SAN ANTONIO, TEXAS -- My base camp for San Antonio was Hotel Emma, which opened last November in the Pearl District, about a mile north of downtown.
The hotel building was originally Pearl's Brewhouse, built in 1894 and a San Antonio landmark ever since. It was designed by Chicago architect August Maritzen in the Second Empire style.
Hotel Emma.
Pearl was the only San Antonio brewery to survive Prohibition, thanks primarily to Emma Koehler's astute leadership during those lean years (she kept the brewery going by converting operations to dry cleaning to auto repair). The fortunes of the brewery rose and fell during the next six decades until it was closed down in 2001.
The library at Hotel Emma.
Today, Emma is a vibrant 146-room boutique hotel with a handsome bar and club rooms, an excellent restaurant and brewery, the city's best hotel gift shop, a gourmet grocery and public spaces reminiscent of fine old hotels in far-flung locales.
My favorite spot at Emma was the hotel library, which boasts an eclectic collection of books and texts and features an upper deck with a wraparound counter and stools.
It's here that I enjoyed coffee each morning along with an Emma tradition: a welcome La Babia Margarita -- a simple drink named after La Babia Hacienda in Coahuila, Mexico -- surrounded by books on brewing, travel, Turkish traditional art, Texas flora and fauna, Mexican folk art, Australian aboriginals, aviation, astronomy, philosophy, fishing, world history and more.
The welcome La Babia Margarita at Hotel Emma.
Although I didn't spend much time in my room, my "Classic Brewmasters" king on the third floor -- a few doors down from the outdoor pool -- was pretty sweet. For two nights, I enjoyed the king bed, my view of the front courtyard and fresh macarons delivered nightly from an on-site bakery.
Brewhouse king room at Emma.
The culinary scene at Emma is also a main draw. The in-house restaurant is called Supper, and it showcases Chef John Brand's take on South Texas farm to table.
I highly recommend getting a spot at the chef's counter, with a view into the open kitchen, and no matter what you order you won't be disappointed.
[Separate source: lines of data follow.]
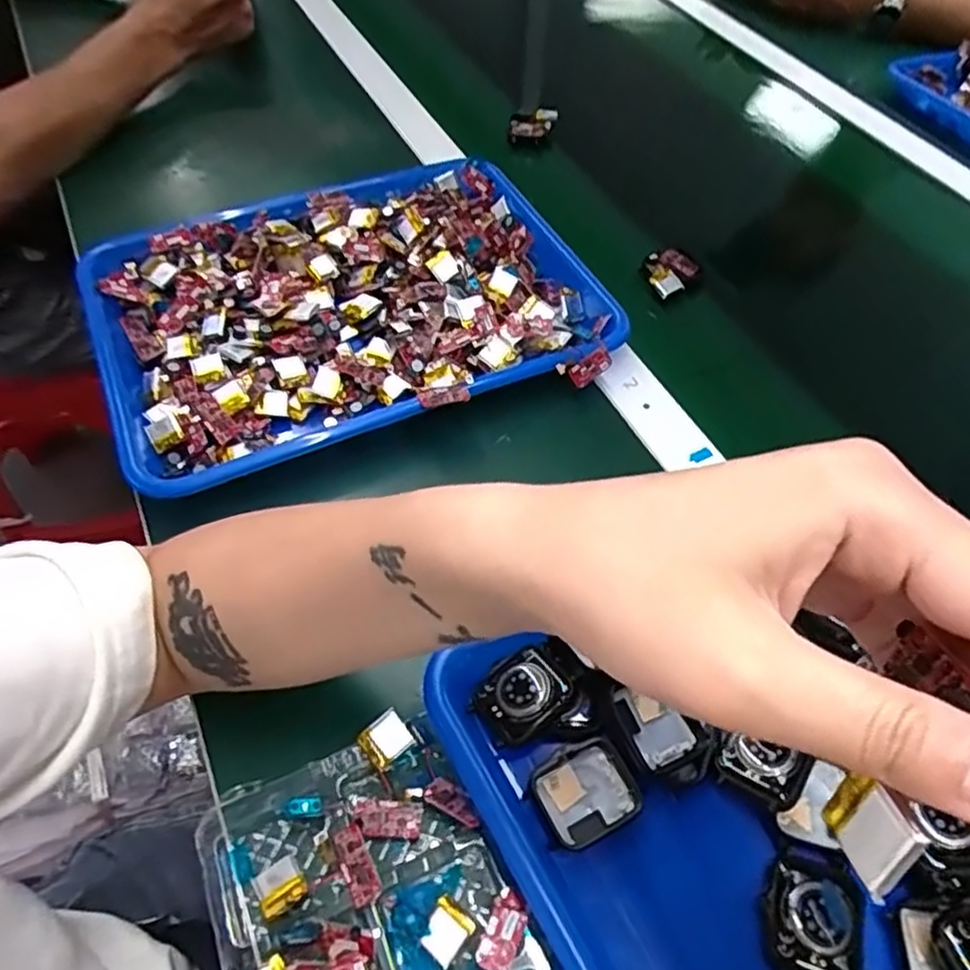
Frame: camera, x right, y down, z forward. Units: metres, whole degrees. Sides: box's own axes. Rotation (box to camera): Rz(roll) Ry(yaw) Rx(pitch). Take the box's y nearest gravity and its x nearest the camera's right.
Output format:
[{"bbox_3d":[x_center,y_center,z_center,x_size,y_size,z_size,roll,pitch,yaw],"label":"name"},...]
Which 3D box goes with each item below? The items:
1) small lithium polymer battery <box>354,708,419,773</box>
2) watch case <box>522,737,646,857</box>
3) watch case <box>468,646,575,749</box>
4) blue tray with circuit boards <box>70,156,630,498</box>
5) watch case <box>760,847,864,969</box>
[{"bbox_3d":[-0.045,0.116,0.323,0.022,0.004,0.021,-31,90,-35],"label":"small lithium polymer battery"},{"bbox_3d":[0.042,0.131,0.303,0.043,0.005,0.037,-20,57,-17],"label":"watch case"},{"bbox_3d":[0.017,0.094,0.322,0.042,0.011,0.035,-28,60,-22],"label":"watch case"},{"bbox_3d":[-0.096,-0.129,0.493,0.338,0.041,0.257,-16,56,-15],"label":"blue tray with circuit boards"},{"bbox_3d":[0.129,0.168,0.277,0.036,0.007,0.044,13,54,6],"label":"watch case"}]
The menu is approachable and offers several small plates that are perfect for sharing. It's no wonder this is one of the hottest tables in SA.
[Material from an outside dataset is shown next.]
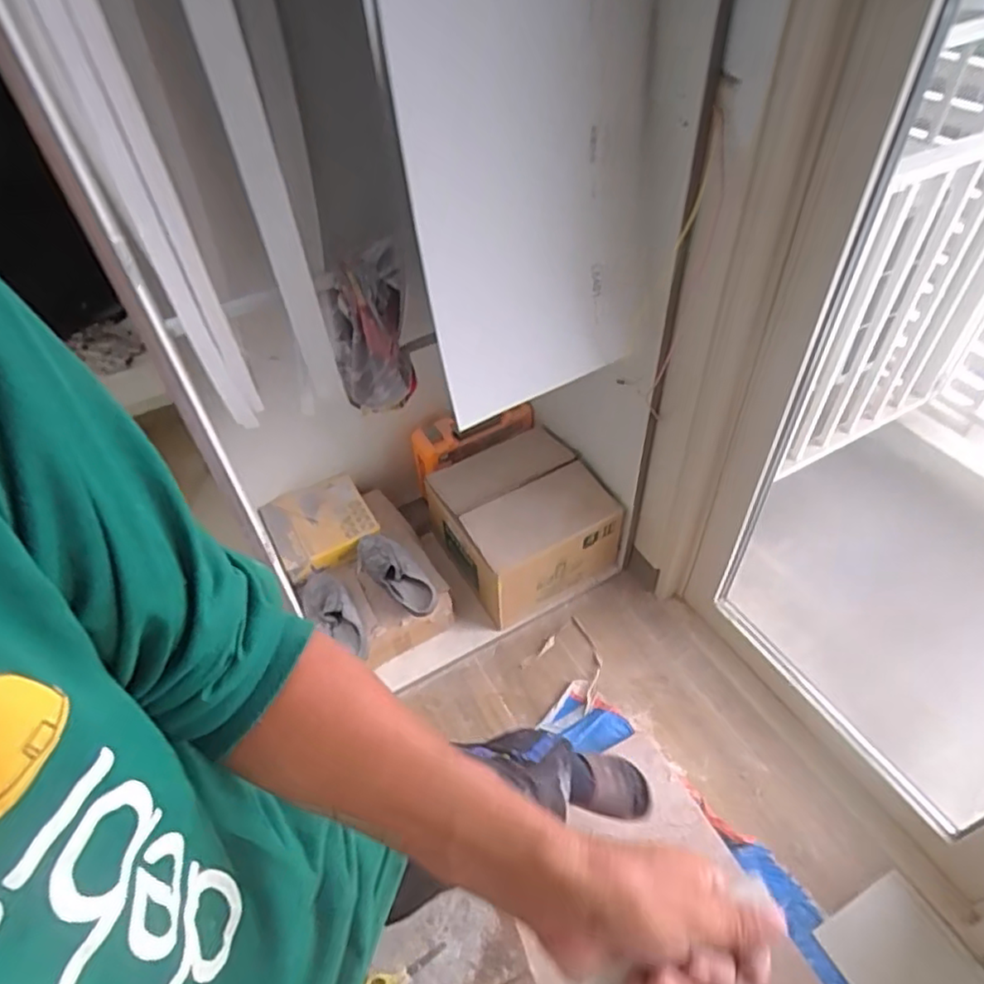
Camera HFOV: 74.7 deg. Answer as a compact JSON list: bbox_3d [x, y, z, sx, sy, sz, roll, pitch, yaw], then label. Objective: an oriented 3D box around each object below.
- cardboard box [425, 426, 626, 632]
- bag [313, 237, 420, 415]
[{"bbox_3d":[0.071,0.062,1.592,0.367,0.245,0.365,-25,51,-20],"label":"cardboard box"},{"bbox_3d":[-0.210,-0.275,1.125,0.136,0.282,0.090,-12,48,-9],"label":"bag"}]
The newly opened Southerleigh Brewing Company is another solid option at Emma. Along with typical brewery fare, the friendly bartenders at Southerleigh serve up an impressive list of draught beers including Texas Uncommon IPA, Downtown Mrs. Brown and the sake-infused Godzilla Go Ale.
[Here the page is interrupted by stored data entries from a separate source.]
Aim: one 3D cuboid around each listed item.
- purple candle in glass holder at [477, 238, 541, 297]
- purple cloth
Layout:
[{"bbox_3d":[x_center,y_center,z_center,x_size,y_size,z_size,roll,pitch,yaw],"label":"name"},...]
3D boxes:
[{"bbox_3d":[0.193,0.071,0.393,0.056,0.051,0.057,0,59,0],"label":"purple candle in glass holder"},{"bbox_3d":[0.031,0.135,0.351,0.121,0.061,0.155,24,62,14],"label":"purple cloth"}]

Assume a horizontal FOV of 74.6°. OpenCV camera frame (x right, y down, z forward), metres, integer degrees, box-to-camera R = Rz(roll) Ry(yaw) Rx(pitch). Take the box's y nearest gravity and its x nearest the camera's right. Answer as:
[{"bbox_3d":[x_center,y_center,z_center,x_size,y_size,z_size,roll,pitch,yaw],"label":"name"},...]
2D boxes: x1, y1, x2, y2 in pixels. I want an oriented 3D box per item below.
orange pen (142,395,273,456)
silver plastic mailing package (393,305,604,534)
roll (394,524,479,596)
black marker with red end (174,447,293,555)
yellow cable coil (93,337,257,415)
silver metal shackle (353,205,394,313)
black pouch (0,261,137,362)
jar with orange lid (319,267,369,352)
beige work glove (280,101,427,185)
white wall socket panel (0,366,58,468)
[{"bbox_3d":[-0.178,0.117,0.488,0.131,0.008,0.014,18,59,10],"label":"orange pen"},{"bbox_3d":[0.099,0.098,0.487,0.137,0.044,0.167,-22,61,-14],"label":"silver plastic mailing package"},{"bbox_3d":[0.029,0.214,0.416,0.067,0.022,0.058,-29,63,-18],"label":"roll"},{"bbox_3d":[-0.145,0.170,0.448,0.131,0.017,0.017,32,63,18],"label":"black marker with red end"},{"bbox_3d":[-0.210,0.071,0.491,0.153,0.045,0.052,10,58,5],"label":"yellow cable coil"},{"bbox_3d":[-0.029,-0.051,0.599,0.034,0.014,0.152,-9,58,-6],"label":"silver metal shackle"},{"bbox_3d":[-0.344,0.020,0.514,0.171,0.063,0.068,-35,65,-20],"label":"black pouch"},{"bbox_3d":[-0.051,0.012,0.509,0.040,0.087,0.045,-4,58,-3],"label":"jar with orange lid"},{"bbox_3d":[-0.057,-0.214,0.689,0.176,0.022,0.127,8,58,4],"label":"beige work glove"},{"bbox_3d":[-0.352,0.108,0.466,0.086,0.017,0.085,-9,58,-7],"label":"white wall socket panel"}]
Emma sits on a bend of the San Antonio, technically part of the city's famed river walk but far from the touristy hordes downtown. I enjoyed getting to know this South Texas city for the first time, and Emma was a big part of my experience. I lost track of time lounging in the lobby, surrounded by 19th-century machinery, piping and levers.
As a neoyorquino constantly rushing from place to place, losing track of a little time in Texas wasn't such a bad thing.